Exercise aim:
According to the post on health care rationing, what rationed gasoline during the Nixon administration's price controls?

[Excerpted text Boundary: Start]

Posted by jccaldara on Oct 25 2011 | Health Care, PPC, Regulation, health control law, obamacare

It’s a simple law of economics: when you prevent prices from rationing goods and services, something else must ration them. During the Nixon administration’s price controls, it was long lines and waiting that rationed gasoline. When you expand “free” medical services – like Obamacare does – price is no longer a factor. Therefore, something (or someone) else must do the rationing.

Washington state knows a thing or two about rationing medical services. According to this Investor’s Business Daily article, Washington has had to put a cap on how many times they allow Medicaid recipients to visit the emergency room each year. In this case, it is the political class who is doing the rationing.

Our Health Care Policy Center director Linda Gorman reminds us in the article that our health care system is politically controlled. Thus, politicians are in control of medical decisions and they are the ones doing the rationing like in Washington state.

When health care systems are politically controlled, politicians direct resources away from the seriously ill who need expensive advanced medical care, to the healthy voter,” said Linda Gorman, a senior fellow at the conservative Independence Institute. “Relatively few voters need advanced care, so catering to the healthy makes political sense.

Good point Linda. When you allow the political class to make medical decisions, you have to be honest who they have in mind when making those decisions.

[Excerpted text Boundary: End]
[Entries shown Boundary: Start]

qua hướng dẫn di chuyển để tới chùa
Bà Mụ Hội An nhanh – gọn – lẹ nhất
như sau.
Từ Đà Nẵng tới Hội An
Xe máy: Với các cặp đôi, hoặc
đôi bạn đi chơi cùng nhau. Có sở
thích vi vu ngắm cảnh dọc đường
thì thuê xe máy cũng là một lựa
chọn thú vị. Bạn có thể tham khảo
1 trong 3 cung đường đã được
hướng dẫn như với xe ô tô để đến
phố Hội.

[Entries shown Boundary: End]

Expected output:
Long lines and waiting rationed gasoline.